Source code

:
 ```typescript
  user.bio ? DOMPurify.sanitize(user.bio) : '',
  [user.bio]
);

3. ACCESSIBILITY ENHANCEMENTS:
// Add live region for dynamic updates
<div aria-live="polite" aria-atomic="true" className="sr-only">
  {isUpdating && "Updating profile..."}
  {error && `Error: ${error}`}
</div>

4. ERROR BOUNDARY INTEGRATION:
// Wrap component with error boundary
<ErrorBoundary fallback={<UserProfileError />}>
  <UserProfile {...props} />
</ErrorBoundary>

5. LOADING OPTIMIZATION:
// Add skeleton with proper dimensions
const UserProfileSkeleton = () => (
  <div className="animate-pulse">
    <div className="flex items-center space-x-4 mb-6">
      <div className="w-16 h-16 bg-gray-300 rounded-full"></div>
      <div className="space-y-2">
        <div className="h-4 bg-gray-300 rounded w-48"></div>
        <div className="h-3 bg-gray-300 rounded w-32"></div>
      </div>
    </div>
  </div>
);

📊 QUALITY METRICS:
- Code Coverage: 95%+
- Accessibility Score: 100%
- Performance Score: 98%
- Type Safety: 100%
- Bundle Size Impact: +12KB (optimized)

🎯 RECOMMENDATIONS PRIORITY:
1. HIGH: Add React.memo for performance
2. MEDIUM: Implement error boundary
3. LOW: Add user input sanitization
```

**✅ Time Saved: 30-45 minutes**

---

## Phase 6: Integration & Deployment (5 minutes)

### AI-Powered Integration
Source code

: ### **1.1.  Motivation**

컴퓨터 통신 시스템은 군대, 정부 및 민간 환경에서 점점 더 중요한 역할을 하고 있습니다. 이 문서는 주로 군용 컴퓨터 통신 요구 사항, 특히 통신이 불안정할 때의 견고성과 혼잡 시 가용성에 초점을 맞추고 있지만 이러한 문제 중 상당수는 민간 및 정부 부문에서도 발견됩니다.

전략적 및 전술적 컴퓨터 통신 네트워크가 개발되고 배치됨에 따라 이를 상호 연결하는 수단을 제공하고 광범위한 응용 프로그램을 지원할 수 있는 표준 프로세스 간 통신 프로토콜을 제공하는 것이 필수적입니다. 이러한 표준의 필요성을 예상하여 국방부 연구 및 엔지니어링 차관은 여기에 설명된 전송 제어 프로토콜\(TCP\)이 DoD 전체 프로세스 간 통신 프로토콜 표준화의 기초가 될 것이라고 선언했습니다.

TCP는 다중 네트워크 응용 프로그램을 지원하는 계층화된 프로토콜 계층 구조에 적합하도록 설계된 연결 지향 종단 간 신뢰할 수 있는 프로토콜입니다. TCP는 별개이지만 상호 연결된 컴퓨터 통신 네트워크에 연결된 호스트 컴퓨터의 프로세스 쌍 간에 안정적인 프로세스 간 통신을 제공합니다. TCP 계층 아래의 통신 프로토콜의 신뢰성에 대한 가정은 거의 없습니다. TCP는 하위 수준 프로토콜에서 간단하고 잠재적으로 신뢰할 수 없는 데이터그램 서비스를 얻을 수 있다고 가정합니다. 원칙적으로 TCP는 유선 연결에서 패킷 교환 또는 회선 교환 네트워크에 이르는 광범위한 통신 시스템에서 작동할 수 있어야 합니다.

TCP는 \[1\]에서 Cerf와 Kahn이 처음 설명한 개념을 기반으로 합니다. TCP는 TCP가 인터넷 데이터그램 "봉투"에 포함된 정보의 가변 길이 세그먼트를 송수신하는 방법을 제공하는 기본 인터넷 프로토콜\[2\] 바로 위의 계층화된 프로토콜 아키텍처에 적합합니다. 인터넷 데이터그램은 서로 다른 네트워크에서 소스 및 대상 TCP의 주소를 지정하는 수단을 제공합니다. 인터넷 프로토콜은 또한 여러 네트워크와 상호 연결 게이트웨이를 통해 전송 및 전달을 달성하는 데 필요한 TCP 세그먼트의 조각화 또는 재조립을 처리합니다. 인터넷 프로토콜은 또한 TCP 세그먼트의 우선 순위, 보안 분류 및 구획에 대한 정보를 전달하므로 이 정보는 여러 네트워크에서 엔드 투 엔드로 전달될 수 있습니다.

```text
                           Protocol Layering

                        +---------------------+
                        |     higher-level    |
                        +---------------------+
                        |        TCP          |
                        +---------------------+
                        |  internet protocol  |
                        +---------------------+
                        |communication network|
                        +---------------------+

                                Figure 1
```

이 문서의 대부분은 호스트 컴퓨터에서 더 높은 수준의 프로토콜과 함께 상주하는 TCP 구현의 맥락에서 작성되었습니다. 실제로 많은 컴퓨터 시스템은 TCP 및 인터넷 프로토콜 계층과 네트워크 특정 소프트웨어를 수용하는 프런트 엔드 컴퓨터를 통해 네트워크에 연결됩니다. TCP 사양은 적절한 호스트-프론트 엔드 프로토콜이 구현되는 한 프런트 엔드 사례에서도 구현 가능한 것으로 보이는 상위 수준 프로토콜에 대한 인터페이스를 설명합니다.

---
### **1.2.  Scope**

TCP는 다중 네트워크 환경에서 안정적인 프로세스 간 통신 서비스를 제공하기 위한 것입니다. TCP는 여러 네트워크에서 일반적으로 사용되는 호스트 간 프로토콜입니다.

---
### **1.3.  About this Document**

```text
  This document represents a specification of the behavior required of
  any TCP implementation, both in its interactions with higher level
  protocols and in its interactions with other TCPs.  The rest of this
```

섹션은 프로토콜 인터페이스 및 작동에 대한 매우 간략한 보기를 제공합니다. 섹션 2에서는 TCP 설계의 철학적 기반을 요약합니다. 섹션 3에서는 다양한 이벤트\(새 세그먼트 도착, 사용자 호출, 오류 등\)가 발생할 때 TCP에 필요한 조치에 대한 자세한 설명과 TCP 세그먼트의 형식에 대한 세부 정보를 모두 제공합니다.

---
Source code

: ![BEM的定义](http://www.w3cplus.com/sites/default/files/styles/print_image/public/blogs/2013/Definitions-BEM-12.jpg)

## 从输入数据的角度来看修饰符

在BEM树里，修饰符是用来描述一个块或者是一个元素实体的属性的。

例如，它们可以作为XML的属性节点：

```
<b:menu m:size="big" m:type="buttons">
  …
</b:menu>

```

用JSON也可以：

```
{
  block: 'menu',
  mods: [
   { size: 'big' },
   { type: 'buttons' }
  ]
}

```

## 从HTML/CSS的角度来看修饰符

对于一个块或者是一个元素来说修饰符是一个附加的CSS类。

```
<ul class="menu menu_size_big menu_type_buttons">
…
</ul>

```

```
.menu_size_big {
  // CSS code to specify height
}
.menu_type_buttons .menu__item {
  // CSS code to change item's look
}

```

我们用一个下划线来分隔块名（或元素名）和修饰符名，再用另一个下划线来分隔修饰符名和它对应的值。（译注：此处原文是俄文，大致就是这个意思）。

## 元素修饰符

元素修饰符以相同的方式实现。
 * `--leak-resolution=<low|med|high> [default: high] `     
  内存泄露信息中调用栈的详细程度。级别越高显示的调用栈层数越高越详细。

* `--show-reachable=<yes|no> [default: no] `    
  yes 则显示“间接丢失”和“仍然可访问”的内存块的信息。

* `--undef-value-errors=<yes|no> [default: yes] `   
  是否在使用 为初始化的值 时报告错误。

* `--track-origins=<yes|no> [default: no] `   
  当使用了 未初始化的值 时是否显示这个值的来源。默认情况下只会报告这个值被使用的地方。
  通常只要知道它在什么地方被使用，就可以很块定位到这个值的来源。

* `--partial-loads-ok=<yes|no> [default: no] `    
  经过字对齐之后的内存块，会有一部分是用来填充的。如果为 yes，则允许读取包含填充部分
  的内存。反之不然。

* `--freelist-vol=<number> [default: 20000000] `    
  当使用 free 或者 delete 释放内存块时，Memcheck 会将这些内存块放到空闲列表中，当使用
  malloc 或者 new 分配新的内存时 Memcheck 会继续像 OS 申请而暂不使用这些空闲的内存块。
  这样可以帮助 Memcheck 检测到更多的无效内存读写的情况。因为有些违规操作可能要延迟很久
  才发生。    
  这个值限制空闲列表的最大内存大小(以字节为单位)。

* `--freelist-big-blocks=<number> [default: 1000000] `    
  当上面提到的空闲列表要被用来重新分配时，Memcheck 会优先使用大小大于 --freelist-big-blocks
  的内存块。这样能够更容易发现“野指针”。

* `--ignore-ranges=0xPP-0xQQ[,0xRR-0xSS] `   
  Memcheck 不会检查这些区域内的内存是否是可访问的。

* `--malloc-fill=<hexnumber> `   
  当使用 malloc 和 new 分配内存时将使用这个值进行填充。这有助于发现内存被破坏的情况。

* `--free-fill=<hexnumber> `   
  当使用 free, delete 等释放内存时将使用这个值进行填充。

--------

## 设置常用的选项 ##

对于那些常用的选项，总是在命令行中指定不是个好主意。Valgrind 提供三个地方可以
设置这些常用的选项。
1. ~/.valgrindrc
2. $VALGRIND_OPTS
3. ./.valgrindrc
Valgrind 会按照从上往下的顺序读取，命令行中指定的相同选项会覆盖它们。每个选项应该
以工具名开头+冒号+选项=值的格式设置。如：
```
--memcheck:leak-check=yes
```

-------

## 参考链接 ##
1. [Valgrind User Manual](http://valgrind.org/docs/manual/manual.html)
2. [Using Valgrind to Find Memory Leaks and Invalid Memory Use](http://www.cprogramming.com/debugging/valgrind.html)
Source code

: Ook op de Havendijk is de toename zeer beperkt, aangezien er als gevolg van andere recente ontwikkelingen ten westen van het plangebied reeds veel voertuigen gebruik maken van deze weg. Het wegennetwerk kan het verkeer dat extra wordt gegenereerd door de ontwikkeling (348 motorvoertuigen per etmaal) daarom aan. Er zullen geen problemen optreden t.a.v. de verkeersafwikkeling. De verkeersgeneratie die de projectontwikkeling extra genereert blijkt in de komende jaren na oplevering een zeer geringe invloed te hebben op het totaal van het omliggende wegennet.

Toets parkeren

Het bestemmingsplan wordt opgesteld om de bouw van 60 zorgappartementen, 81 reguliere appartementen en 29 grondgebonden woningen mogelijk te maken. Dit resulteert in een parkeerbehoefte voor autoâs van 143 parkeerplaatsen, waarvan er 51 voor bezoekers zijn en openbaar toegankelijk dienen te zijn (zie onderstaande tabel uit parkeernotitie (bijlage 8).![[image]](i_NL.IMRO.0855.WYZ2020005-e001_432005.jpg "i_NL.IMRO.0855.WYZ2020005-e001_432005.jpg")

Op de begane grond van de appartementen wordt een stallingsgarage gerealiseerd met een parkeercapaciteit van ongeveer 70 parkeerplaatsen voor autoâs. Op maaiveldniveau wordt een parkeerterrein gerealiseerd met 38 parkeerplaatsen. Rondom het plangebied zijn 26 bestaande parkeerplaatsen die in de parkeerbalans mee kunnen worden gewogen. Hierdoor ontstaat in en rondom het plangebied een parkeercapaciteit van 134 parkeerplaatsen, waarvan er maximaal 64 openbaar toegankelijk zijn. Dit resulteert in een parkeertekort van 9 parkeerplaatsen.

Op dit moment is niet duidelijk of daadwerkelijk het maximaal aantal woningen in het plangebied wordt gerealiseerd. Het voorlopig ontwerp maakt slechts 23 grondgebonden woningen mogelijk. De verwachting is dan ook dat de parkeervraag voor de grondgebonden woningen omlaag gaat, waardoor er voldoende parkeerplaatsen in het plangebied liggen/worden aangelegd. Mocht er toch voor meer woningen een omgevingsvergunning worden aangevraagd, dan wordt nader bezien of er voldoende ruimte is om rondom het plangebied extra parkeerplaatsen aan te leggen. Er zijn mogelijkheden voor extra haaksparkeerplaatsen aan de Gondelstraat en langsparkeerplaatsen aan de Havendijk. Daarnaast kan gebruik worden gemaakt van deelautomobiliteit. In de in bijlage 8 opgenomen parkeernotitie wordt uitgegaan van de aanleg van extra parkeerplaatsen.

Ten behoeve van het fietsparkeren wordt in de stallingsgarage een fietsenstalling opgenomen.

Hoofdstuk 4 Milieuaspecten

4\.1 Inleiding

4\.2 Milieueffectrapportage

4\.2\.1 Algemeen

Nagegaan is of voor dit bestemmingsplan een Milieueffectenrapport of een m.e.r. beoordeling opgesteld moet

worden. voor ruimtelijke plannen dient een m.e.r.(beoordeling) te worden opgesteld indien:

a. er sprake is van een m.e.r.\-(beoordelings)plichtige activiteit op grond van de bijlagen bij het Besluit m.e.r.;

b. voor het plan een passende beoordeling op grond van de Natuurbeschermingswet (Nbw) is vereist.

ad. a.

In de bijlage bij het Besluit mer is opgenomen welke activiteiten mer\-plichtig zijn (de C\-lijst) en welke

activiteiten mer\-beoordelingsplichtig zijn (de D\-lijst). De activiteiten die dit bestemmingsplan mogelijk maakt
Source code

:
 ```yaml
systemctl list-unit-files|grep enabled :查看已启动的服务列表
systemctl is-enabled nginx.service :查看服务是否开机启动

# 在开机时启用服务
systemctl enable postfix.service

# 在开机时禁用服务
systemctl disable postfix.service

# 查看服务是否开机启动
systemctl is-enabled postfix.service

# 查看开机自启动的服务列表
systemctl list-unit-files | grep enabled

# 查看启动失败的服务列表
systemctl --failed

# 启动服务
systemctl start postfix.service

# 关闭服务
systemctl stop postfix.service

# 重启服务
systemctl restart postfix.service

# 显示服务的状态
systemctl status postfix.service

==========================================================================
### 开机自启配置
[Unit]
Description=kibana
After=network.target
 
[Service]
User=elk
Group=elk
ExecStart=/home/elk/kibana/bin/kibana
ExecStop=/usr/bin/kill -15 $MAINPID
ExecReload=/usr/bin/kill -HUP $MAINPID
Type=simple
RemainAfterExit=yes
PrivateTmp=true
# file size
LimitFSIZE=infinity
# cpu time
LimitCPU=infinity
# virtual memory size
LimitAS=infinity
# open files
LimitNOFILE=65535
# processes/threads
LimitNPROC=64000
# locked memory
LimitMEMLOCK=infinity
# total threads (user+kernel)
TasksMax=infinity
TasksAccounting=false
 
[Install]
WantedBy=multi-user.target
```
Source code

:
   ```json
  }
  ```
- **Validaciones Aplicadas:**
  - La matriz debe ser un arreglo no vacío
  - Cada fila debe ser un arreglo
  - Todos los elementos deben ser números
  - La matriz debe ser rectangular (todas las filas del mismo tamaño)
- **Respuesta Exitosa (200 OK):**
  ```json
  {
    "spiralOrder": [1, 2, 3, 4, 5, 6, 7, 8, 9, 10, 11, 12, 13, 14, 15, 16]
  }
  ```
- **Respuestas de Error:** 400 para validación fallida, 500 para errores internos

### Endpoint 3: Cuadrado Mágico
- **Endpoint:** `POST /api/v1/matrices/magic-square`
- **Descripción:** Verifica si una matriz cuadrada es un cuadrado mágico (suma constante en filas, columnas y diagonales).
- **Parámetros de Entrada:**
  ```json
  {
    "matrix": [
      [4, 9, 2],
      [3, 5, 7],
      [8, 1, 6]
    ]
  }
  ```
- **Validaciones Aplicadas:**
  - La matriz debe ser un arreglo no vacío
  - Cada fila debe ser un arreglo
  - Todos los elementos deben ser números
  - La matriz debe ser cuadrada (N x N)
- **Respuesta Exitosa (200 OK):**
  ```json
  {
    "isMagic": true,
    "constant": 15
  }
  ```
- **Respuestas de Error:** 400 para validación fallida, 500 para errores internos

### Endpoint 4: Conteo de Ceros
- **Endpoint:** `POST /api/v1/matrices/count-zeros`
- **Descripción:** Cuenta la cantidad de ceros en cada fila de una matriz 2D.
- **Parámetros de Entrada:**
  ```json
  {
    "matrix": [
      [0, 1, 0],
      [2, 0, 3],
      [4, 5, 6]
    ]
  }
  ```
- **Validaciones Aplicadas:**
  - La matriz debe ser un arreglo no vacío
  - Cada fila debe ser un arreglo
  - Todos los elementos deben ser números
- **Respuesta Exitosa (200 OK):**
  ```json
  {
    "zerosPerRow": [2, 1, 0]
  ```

### Work instructions:
Across the records, count each line that holds the string "target". Respond with the number only.

### Solution for this problem:
2